Ce texte est une ramification de : 40jours-10-exelmans-si-vous-le-dites
C’est Malice qui vient à l’école. C’est mieux quand c’est Malice. Le goûter dans un sac maison, bien à l’abri. Et l’aventure. On descend dans la bouche noire. Trou de lapin. Terrés dans le terrier. Des kilomètres et des kilomètres de tunnel. On se perd, mais on est pas perdu tant que Malice est là, même si elle ne sait plus où on est ni où on va, on part à l’aventure à part, alors c’est normal de ne pas savoir, pas du tout comme à l’école où là c’est mal. Là-dessous, on ne sait pas lire. Soit on est trop petit et les lettres vont à peine par deux, bras dessus, bras dessous, comme Malice et moi, soit on a laissé ses lunettes près du fauteuil à oreilles. Malice dit : les lunettes, ça ne sert qu’à lire le présent, mais c’est pour autre chose que le présent qu’on passe à nouveau par le trou du lapin. Pour le passé et pour l’avenir, comme dans les cartes. On change de train plusieurs fois, pour faire plusieurs petits voyages. Tant qu’on n’a pas mal aux pieds, on n’est pas perdu. Si on pleure, Malice prend dans les bras et demande aux gens pressés. Un dit qu’Axelle ment. Comment il la connaît ? C’est peut-être son papa qui a changé de tête. C’est possible qu’Axelle ait menti un jour, ça arrive : la vie est moche parfois, ou on s’ennuie, alors on met une petite rustine pour pas qu’elle se dégonfle complètement. Malice dit que ce n’est pas un mensonge, c’est l’île Machination qui travaille. Du coup, elle s’en fout, Malice quand l’autre lui dit : Axelle ment. Elle, elle répond : si vous le dites. Mais ensuite, ça lui revient comment rentrer à la maison des parents. Quand on arrive, ils ne sont pas très contents à cause de l’heure. Alors on ment sur l’aventure. Malice raconte des histoires de retenues, d’embouteillages, d’arrêt-pipi.
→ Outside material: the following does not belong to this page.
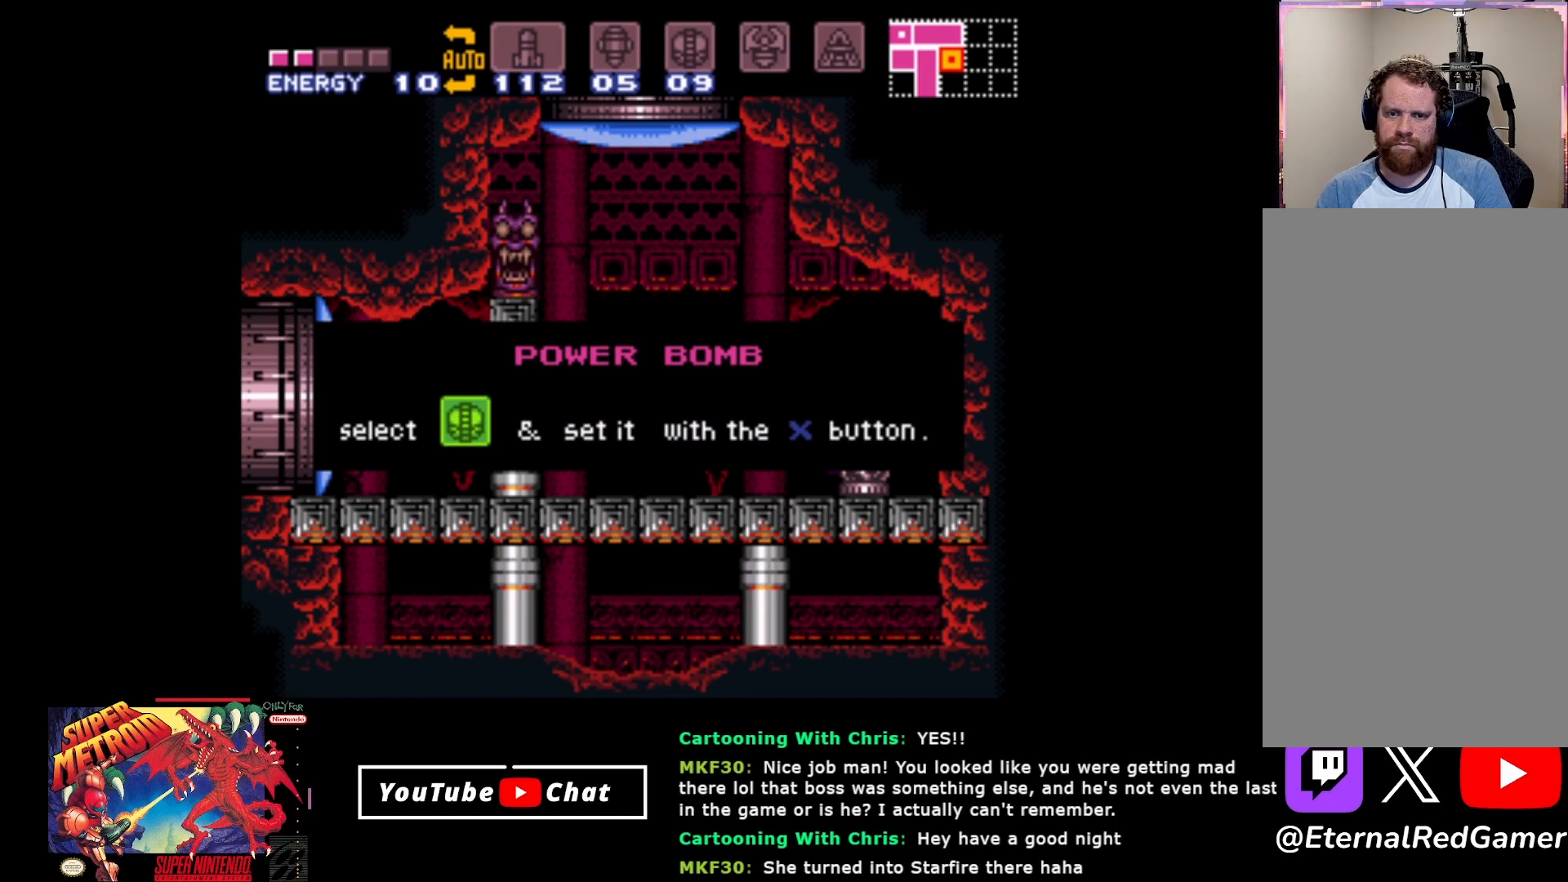
{"buttons": ["R2", "DPAD_LEFT"], "events": [[50, "R2", "down"], [150, "R2", "up"], [233, "R2", "down"]]}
Une fois elle leur à parlé de l’étape des gros bourdons en anorak de ski dans les massifs du square, mais elle n’a pas été très populaire. Les parents préfèrent les voitures qui trafiquent et tout s’arrête. Bon, là, c’est un autre problème parce que dans les souterrains, quelqu’un nous a vus et maintenant les parents sont au courant pour les virées en métro avec Malice sans ses lunettes et dans l’état où elle est, à quoi pensait-elle ? Comme si on pouvait le savoir à quoi pense Malice, à quoi pense les gens ! Elle me la bien dit : Petit gnou, ce qui se passe dans ta tête, personne ne peut le voir. Comme pour la bouche noire. Ils peuvent voir le trou, mais ils n’ont aucune idée de se qui se trame là-dessous.
se perdre oui, mais quelle chance d’avoir Malice avec soi… elle ne surtout pas la perdre même plus tard.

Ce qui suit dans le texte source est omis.